It was hoped that as a measure, the CEDV would be able to address the shortage of empirically validated measures for childhood exposure to domestic violence (1). According to Holden’s taxonomy (18), the CEDV addresses several categories of exposure to DVA, including witnessing, overhearing, observing the initial effects, hearing about it, and intervening.
Ravi and Tonui conducted a systematic review to synthesize and summarize the psychometric properties of the CEDV to assess the reliability and validity of the measure (47). From an initial identification of 264 studies using the measure, 13 studies were used as the final sample in the review after removing duplicates and applying the inclusion criterion. The final studies, when combined, had a total sample size of 2,546 children (Mean age = 12.70, SD = 3.30), that ranged across countries (including a mixture of HICs and LMICs), with the measure being translated and administered into several languages. This includes Sweden (48, 57, 58), India (51), Spain (56), Brazil (50), Iraqi-Kurdistan (53), Pakistan (54), South Africa (55) and Iran (52). Despite being translated into different languages for implementation in different countries and contexts, internal consistency remained when utilizing the CEDV with diverse populations, and the results indicated that the CEDV demonstrated content, convergent, and discriminant validity (47). However, there were some inconsistencies regarding the association of childhood exposure to DVA with internalizing problems such as mental health concerns or depression symptoms (49, 82). Limitations with factor and concurrent validity were also identified, and Ravi and Tonui suggested that future research should employ exploratory factor analysis to examine the factor structure of the measure when it is used with various populations, and that future studies should use larger sample sizes to understand more about key correlates and latent variables (47).
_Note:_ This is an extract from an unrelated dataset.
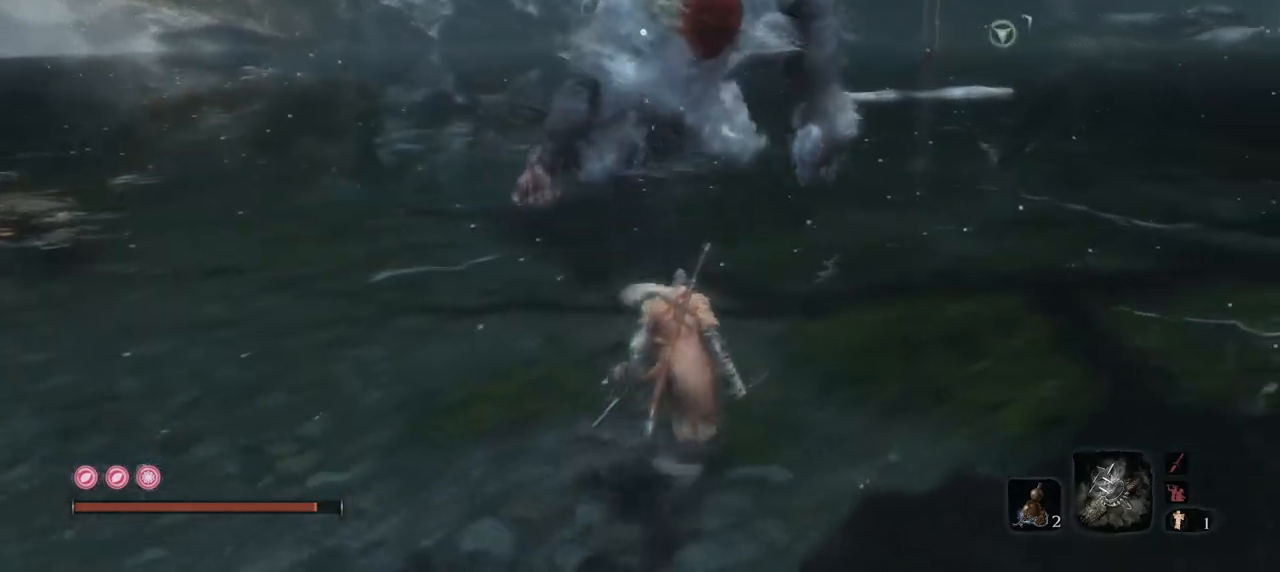
{"keys": ["s"], "mouse": [], "events": [[66, "s", "down"], [400, "e", "up"]]}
Children’s perception of interparental conflict scale
The CPIC, developed by Grych et al. (38), is a 48-item self-report measure designed to assess multiple dimensions of marital conflict that might lead to child adjustment problems, and to obtain children’s perspectives on the degree of the conflict to which they are exposed, including questions about witnessing, overhearing, and interfering in the conflict. The developers’ motivations for developing this measure were based on the fact that “parent-report measures often underestimate children’s exposure to conflict” (38). Children are given a statement, for example, “my parents have pushed or shoved each other during an argument,” and they are asked whether this statement is “false,” “sort of true,” or “true.”
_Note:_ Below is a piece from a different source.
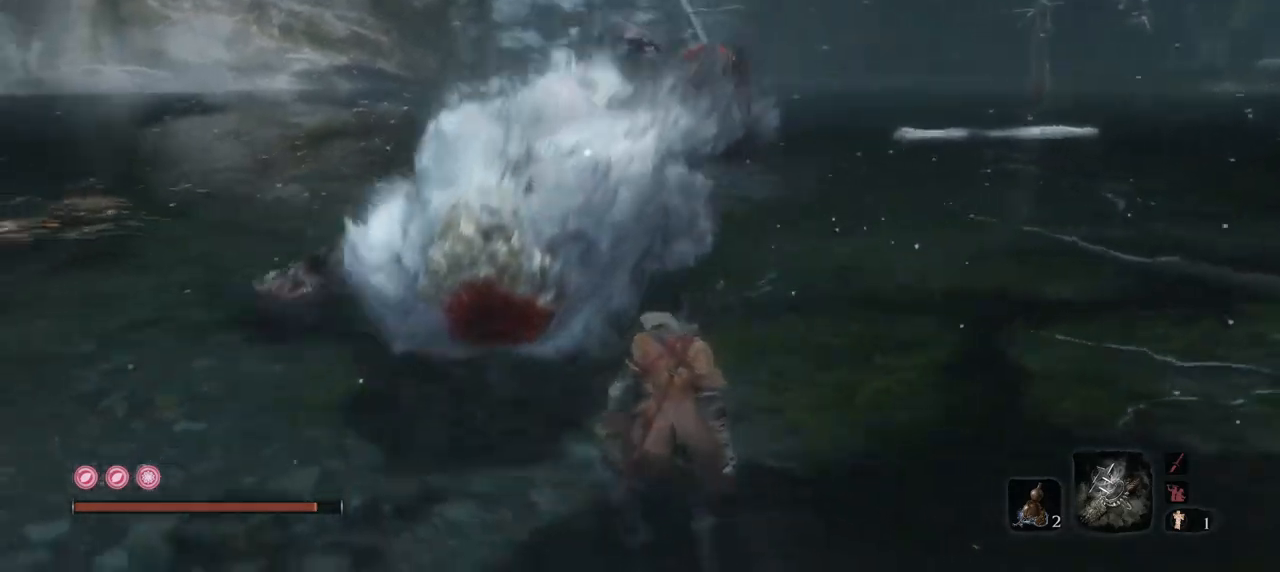
{"keys": ["w"], "mouse": [], "events": [[84, "s", "up"], [84, "space", "down"], [267, "w", "down"], [367, "space", "up"]]}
The CPIC was designed for children aged 9–17 years old (38), but further studies have found the measure to also be appropriate for young adults aged 18–25 years (63) and has also been implemented in countries other than its origin (United States), including China (64–66), Pakistan (67), Portugal (68), and Spain (69). The measure and scoring manual are free and easily accessible online, which promotes wider use, especially in resource-restricted countries or locations.
The subscales of the CPIC assess frequency, intensity, resolution, content, perceived threat, coping efficacy, self-blame, triangulation and stability—a comprehensive and detailed approach to understanding the DVA that a child is exposed to. Three broad-factor scales were developed using exploratory factor analysis and confirmatory factor analysis. The first of these is Conflict Properties, which reflects how often conflicts occur and the level of hostility and resolution and comprises of the frequency, intensity and resolution subscales. The second is Threat, which indicates the degree to which children feel threatened and able to cope when marital conflict occurs, which comprises of the threat and coping efficacy subscales. The final broad-factor scale is Self-Blame, which assesses the frequency of child-related conflict and the degree to which children blame themselves for marital conflict, and comprises of the content and self-blame subscales. The stability and triangulation subscales can be used as independent subscales.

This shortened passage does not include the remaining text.